# Truck back rack



## Brent H (May 3, 2021)

So welding projects in between machining and wood projects.  Middle boy has new truck and needed a back rack for the times he carries a ladder.  The new trucks didn’t have a back rack that properly spans the rear brake and truck bed lights.  I fabbed one up with over kill 2” x2” x 1/8” tubing and 2” x 1/4” flat bar.
I measured off the uprights for the side angle parts.  My welding table has 3/4” peg holes so I made up a couple pegs and one peg that I welded to the table.  Heat with torch and bend carefully around the pegs:









After trimming the pieces were welded to the frame.




Just need to make the cap pieces and the tool box mount.   I will update the pics after we do a test fit.


----------



## Darren (May 3, 2021)

looks great!


----------



## phaxtris (May 3, 2021)

Looks sweet!


----------



## Hruul (May 3, 2021)

Looks great @Brent H


----------



## Brent H (May 3, 2021)

thank you.  Went together pretty smooth.  The boy will clean up any weld splatter and such and we will spray it with an industrial paint.  He has a tool box so I oversized the side plates with 1/8” thick steel.  Truck box will sit on the plates and bolt through to the truck box.


----------



## Canadium (May 3, 2021)

Brent H said:


> thank you.  .......... we will spray it with an industrial paint.  .........



I'm wondering what kind of "industrial Paint" you are using? Maybe it's off topic but seems to me many metal working projects have to be painted eventually. I still haven't figured what works best. Powder paint, HVLP, Tremclad, 2 part epoxy, implement and equipment enamel?


----------



## Brent H (May 3, 2021)

Painting it with HVLP sprayer and spraying it with farm and implement paint from TLC.   Will thin it out and add hardener for the final coats.

depending on where it is going, I am typically happy just coating  with tremclad spray cans or brushing it on.  

powder coating would be ideal but would be a big oven and the other tools.  
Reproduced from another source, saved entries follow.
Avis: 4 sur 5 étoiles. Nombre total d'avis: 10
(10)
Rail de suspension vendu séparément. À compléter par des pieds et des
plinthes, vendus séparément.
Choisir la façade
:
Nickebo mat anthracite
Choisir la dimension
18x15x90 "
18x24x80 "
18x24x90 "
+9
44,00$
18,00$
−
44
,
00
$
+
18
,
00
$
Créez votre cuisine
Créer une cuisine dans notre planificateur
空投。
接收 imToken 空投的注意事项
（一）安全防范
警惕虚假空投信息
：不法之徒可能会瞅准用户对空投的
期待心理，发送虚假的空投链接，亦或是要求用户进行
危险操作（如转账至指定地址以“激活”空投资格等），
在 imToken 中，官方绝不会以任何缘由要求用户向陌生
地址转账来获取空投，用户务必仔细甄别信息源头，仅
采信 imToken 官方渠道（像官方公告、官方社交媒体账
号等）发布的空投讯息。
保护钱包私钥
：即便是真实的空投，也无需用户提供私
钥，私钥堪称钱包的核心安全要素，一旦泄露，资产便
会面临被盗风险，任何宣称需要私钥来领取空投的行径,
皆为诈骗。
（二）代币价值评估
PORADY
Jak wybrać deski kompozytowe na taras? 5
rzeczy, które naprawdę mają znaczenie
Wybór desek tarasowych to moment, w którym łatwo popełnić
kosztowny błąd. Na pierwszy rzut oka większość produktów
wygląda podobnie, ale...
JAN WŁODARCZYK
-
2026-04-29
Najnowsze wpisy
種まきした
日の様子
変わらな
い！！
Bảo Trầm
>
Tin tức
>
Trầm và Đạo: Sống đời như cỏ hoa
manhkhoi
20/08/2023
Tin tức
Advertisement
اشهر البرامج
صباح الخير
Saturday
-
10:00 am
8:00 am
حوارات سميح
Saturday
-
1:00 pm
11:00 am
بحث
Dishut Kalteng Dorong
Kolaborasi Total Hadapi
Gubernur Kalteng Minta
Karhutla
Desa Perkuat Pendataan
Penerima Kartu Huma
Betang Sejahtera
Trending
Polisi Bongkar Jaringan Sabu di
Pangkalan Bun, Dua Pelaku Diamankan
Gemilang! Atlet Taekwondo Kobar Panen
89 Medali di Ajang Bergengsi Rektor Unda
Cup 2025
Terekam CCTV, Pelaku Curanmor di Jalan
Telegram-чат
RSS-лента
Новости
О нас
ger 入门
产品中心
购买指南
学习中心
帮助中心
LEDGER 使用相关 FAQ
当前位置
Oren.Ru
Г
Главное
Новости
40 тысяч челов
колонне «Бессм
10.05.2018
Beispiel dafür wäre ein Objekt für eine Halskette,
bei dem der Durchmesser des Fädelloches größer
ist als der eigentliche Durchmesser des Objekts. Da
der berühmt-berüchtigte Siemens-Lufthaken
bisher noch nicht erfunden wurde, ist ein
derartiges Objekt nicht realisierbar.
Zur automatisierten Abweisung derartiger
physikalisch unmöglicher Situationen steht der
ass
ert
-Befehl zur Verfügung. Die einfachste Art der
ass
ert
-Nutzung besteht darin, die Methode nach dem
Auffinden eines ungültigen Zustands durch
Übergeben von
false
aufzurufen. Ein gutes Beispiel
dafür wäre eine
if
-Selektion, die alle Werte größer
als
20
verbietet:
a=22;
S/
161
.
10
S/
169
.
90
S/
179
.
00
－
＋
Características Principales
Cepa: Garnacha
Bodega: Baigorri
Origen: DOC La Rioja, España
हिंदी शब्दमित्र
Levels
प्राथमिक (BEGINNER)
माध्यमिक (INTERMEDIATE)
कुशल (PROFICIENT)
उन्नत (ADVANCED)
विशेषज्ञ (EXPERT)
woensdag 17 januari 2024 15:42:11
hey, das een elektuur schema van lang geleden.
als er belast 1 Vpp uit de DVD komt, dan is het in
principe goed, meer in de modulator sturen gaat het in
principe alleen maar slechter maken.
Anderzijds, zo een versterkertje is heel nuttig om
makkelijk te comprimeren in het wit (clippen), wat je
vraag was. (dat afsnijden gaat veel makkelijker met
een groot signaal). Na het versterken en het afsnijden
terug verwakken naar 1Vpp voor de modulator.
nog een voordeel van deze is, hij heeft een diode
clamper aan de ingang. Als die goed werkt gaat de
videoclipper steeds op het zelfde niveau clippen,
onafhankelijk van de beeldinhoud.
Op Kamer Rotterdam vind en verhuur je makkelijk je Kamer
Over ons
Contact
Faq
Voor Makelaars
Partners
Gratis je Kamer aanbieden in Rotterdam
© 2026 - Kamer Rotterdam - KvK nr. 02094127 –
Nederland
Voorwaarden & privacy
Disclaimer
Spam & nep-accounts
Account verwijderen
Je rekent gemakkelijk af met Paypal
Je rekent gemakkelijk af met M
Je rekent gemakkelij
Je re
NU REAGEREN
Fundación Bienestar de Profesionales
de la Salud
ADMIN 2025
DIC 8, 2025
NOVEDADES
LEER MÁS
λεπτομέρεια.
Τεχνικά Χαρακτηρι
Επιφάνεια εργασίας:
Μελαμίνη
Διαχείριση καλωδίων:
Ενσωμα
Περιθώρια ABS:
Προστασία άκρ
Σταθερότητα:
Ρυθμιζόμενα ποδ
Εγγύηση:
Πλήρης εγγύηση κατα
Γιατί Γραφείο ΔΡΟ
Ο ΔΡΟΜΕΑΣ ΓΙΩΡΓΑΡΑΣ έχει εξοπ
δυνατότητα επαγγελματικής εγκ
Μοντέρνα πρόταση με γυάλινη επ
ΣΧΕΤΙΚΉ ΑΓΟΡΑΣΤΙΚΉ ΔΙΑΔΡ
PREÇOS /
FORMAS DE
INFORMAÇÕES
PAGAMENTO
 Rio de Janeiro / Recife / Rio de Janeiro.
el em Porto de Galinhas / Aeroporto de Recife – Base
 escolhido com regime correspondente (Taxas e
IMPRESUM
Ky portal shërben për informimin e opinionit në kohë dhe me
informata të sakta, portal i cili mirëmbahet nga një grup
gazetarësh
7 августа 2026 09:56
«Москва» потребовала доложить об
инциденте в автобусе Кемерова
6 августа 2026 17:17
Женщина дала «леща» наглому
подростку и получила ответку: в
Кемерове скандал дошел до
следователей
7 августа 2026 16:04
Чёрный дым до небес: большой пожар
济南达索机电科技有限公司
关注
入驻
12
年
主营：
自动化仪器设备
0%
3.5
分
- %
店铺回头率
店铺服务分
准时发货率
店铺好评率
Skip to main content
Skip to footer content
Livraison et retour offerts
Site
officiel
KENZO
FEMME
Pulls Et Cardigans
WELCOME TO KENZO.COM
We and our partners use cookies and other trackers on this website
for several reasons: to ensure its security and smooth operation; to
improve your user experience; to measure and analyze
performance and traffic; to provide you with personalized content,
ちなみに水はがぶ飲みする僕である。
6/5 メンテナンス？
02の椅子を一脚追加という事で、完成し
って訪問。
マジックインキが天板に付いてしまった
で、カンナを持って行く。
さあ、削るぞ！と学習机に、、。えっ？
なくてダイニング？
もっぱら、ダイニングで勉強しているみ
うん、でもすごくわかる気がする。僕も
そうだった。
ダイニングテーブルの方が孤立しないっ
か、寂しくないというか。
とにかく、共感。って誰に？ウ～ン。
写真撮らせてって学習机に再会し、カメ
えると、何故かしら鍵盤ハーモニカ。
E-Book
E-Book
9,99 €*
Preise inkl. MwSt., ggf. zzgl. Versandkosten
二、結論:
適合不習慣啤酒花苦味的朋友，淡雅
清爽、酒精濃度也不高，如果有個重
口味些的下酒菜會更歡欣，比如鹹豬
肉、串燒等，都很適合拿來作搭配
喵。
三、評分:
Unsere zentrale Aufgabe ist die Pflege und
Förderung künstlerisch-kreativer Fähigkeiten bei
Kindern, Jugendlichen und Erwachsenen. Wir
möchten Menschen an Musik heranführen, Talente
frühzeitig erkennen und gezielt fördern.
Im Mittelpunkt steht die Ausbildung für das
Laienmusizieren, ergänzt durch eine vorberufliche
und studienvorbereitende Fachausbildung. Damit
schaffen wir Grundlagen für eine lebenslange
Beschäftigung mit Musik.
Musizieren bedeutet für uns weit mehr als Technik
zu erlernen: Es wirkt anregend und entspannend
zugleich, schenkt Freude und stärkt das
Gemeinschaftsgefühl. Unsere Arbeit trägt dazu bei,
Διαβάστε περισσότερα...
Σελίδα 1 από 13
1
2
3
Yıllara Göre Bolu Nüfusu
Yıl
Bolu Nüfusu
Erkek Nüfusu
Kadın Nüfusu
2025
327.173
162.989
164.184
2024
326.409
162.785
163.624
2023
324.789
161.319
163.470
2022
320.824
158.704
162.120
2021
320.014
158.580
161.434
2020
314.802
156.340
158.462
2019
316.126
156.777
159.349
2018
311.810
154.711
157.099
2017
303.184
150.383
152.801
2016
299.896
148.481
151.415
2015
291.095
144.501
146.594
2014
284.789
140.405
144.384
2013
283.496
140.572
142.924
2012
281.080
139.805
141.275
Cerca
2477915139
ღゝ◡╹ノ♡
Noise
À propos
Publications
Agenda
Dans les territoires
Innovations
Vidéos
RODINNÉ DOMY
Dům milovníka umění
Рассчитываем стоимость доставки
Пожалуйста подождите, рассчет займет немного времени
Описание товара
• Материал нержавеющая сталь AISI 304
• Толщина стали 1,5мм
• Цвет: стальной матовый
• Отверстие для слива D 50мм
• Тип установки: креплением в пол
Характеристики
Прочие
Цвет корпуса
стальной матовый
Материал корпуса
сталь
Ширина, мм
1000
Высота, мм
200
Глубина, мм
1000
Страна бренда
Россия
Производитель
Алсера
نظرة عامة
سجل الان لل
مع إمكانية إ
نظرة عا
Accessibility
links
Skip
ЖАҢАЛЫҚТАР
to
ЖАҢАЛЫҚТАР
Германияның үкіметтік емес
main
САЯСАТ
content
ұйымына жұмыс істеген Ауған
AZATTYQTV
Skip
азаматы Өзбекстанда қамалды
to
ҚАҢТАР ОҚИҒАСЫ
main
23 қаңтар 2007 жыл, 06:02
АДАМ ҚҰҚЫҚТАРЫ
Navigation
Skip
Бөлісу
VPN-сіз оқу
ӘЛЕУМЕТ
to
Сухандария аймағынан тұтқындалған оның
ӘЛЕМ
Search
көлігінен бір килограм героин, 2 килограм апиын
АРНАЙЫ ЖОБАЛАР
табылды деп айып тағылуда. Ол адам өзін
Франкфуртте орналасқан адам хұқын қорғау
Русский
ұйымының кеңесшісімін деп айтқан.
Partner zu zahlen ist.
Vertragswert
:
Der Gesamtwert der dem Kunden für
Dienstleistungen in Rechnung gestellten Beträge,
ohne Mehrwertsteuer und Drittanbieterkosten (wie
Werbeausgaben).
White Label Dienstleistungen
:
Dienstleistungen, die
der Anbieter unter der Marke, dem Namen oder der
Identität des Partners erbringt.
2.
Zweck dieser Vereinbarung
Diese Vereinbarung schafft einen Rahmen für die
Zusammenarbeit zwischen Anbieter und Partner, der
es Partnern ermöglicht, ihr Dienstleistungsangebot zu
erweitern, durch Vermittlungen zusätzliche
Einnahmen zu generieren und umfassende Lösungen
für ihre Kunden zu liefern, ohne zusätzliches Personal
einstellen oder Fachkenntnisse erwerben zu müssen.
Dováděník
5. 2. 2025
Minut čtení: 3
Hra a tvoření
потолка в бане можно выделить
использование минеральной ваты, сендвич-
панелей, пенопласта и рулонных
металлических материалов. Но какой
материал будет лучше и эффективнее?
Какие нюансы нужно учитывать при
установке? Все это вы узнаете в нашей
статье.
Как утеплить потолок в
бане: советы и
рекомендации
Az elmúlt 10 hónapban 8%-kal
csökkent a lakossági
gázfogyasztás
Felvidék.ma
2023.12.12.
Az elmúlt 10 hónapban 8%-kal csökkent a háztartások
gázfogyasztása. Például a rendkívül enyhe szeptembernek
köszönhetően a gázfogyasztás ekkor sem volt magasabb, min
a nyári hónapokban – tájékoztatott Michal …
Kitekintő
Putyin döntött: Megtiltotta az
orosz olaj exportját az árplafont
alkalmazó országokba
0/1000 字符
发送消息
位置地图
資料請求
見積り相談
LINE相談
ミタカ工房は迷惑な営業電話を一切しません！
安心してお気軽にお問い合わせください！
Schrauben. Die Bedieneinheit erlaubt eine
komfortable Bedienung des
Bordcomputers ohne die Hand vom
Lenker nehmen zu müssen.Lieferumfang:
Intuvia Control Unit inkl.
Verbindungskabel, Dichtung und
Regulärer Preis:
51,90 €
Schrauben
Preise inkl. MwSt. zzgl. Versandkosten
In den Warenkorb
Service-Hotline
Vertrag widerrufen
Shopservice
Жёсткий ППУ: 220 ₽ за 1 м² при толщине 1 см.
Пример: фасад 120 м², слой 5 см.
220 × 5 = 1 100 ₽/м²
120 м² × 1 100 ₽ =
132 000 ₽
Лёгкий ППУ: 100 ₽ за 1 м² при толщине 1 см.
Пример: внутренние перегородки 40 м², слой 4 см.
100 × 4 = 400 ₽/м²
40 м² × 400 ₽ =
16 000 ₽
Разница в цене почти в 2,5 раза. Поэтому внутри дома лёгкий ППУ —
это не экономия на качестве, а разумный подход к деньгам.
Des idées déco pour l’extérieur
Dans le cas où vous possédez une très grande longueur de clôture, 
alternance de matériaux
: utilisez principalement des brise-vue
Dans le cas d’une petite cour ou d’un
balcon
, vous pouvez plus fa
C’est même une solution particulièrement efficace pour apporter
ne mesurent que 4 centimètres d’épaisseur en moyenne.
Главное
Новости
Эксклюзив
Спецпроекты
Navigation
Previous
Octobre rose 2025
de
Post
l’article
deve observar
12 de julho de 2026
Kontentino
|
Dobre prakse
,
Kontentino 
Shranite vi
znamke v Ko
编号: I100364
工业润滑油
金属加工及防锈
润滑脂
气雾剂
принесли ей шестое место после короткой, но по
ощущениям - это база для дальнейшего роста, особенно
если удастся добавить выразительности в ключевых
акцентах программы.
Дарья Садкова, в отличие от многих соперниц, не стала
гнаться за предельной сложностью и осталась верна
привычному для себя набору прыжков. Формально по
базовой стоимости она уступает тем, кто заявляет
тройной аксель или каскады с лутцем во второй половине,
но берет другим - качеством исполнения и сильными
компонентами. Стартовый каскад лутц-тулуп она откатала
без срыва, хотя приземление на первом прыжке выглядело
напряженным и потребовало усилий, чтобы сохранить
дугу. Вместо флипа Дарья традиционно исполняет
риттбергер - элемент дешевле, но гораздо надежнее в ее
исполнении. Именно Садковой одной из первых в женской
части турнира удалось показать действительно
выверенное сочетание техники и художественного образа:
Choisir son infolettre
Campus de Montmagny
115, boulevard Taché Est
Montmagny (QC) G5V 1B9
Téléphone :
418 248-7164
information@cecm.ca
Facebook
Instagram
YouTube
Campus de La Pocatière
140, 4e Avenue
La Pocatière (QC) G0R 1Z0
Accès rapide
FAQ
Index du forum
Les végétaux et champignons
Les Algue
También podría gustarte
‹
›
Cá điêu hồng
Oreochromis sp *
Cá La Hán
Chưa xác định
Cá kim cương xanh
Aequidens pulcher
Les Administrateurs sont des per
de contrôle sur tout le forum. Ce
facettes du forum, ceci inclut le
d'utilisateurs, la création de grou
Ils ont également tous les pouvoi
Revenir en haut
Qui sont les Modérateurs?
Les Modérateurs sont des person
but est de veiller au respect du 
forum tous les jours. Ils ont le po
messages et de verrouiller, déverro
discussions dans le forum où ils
for metal shop projects that will be in use, I blacken them and coat in light oil.


----------



## Tom O (May 3, 2021)

Reflective paint on the box side maybe?


----------



## Brent H (May 3, 2021)

@Tom O:  I think the boy has lights and some other attachments he will be using  and his tool box covers a bit of it.  
After I got things welded up it poured rain like crazy and stopped a fitment for pics - it will probably get test fit tomorrow “ish”.


----------